• **TASK REQUIREMENTS**:
Return the data below exactly, but only from the line containing "3: (615, 137, 1.82)" through the line containing "46: (641, 90, 1.95)", with both of those lines included.

═══ SOURCE INFORMATION

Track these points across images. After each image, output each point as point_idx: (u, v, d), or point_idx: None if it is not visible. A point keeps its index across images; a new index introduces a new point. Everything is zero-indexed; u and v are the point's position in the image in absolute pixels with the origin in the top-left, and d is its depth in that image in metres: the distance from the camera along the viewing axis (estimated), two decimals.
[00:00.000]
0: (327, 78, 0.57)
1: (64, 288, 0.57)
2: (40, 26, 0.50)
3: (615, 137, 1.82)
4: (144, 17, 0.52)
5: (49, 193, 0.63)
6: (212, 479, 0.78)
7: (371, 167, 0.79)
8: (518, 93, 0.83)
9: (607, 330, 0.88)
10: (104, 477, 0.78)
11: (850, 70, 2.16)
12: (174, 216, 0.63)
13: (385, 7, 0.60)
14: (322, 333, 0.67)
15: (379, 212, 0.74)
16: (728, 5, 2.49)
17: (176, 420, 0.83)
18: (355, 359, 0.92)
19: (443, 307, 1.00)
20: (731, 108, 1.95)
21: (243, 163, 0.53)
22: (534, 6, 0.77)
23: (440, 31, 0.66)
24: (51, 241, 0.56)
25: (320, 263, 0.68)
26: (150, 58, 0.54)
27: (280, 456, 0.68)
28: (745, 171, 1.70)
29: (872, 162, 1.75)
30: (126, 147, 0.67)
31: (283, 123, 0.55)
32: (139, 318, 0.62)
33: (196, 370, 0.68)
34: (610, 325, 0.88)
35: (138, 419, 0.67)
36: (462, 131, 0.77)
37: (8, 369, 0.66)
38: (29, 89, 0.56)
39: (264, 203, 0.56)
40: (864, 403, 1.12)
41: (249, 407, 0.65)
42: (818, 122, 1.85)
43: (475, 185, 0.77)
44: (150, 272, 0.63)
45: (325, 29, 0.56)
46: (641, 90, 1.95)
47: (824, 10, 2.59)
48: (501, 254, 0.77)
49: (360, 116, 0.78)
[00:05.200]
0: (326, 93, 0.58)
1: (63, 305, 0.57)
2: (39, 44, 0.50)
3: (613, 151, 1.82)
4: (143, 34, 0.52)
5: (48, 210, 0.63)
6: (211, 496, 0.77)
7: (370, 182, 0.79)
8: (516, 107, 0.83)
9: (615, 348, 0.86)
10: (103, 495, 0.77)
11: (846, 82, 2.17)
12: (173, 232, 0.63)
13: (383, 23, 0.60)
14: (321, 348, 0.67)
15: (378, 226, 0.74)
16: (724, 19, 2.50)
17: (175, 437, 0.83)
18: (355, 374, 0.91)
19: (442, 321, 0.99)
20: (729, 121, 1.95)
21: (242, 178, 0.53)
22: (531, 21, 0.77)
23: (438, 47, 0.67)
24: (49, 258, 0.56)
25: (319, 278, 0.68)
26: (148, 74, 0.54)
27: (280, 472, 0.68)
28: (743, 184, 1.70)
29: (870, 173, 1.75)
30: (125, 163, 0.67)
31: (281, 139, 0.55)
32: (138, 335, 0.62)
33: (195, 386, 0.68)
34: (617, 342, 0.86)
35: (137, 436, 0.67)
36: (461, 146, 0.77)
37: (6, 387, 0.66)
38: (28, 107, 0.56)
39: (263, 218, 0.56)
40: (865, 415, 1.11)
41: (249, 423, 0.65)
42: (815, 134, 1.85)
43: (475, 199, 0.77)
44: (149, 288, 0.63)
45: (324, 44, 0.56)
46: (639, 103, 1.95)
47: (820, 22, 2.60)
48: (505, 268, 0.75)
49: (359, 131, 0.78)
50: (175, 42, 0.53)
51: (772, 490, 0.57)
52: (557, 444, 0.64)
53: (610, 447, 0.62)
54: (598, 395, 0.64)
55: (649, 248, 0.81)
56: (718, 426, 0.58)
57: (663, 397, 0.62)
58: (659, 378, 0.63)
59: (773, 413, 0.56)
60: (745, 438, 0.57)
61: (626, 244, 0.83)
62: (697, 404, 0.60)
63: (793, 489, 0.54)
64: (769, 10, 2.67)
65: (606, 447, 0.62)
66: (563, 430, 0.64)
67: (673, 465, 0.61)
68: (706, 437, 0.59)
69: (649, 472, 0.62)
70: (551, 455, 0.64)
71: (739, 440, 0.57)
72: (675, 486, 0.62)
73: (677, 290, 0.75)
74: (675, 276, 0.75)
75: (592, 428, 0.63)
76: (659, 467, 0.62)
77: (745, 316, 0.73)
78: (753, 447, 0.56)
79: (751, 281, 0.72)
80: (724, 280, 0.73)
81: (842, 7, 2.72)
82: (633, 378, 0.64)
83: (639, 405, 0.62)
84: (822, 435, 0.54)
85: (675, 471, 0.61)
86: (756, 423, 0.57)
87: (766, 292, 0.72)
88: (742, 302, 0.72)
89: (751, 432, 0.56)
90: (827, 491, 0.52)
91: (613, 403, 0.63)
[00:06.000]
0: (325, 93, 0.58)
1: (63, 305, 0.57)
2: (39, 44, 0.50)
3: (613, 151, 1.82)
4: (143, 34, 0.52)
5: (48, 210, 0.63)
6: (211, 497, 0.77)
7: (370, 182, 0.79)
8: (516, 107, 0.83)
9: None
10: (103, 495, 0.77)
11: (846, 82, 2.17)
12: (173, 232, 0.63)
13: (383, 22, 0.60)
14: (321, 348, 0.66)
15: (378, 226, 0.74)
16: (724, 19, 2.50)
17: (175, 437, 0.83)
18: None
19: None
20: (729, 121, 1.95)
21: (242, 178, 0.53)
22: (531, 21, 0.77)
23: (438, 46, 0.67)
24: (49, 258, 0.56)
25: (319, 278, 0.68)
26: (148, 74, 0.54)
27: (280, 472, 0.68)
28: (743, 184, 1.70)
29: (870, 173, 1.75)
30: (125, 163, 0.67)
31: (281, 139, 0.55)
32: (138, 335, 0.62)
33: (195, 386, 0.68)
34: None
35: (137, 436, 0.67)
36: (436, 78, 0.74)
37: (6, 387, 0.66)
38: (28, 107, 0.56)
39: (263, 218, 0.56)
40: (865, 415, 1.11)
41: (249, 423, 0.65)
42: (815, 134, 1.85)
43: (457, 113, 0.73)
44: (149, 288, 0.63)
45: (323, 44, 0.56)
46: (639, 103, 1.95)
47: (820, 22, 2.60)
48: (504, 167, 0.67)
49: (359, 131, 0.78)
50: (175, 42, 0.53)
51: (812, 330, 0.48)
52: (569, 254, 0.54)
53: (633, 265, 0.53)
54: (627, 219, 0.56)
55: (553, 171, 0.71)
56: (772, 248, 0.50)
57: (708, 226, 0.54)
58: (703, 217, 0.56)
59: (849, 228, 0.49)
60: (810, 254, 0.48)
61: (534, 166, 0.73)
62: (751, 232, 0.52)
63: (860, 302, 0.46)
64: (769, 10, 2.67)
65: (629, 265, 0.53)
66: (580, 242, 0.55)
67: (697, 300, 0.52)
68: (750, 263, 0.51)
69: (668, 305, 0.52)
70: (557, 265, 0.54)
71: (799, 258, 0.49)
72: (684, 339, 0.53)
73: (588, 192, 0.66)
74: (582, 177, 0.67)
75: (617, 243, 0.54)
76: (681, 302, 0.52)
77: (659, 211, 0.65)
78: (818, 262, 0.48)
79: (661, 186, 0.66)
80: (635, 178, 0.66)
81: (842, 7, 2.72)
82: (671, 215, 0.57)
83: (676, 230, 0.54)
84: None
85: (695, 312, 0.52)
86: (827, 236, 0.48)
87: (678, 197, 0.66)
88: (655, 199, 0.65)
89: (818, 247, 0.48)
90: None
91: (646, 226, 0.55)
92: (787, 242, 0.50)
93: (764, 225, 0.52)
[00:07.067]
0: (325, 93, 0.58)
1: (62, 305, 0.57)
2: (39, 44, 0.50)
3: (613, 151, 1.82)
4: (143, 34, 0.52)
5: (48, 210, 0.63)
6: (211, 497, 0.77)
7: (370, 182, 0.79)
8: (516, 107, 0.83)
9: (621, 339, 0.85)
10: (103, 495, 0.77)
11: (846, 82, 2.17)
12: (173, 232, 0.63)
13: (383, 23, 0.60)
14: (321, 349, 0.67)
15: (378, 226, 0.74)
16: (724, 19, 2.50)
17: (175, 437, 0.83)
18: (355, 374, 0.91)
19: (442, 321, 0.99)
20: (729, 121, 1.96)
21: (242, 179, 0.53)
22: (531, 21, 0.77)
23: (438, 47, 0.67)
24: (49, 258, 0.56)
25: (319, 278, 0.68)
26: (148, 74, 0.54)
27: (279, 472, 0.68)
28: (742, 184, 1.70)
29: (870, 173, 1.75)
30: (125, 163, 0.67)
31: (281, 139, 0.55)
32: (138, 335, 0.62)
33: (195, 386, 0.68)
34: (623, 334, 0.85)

══════

• **EXPECTED OUTPUT**:
3: (615, 137, 1.82)
4: (144, 17, 0.52)
5: (49, 193, 0.63)
6: (212, 479, 0.78)
7: (371, 167, 0.79)
8: (518, 93, 0.83)
9: (607, 330, 0.88)
10: (104, 477, 0.78)
11: (850, 70, 2.16)
12: (174, 216, 0.63)
13: (385, 7, 0.60)
14: (322, 333, 0.67)
15: (379, 212, 0.74)
16: (728, 5, 2.49)
17: (176, 420, 0.83)
18: (355, 359, 0.92)
19: (443, 307, 1.00)
20: (731, 108, 1.95)
21: (243, 163, 0.53)
22: (534, 6, 0.77)
23: (440, 31, 0.66)
24: (51, 241, 0.56)
25: (320, 263, 0.68)
26: (150, 58, 0.54)
27: (280, 456, 0.68)
28: (745, 171, 1.70)
29: (872, 162, 1.75)
30: (126, 147, 0.67)
31: (283, 123, 0.55)
32: (139, 318, 0.62)
33: (196, 370, 0.68)
34: (610, 325, 0.88)
35: (138, 419, 0.67)
36: (462, 131, 0.77)
37: (8, 369, 0.66)
38: (29, 89, 0.56)
39: (264, 203, 0.56)
40: (864, 403, 1.12)
41: (249, 407, 0.65)
42: (818, 122, 1.85)
43: (475, 185, 0.77)
44: (150, 272, 0.63)
45: (325, 29, 0.56)
46: (641, 90, 1.95)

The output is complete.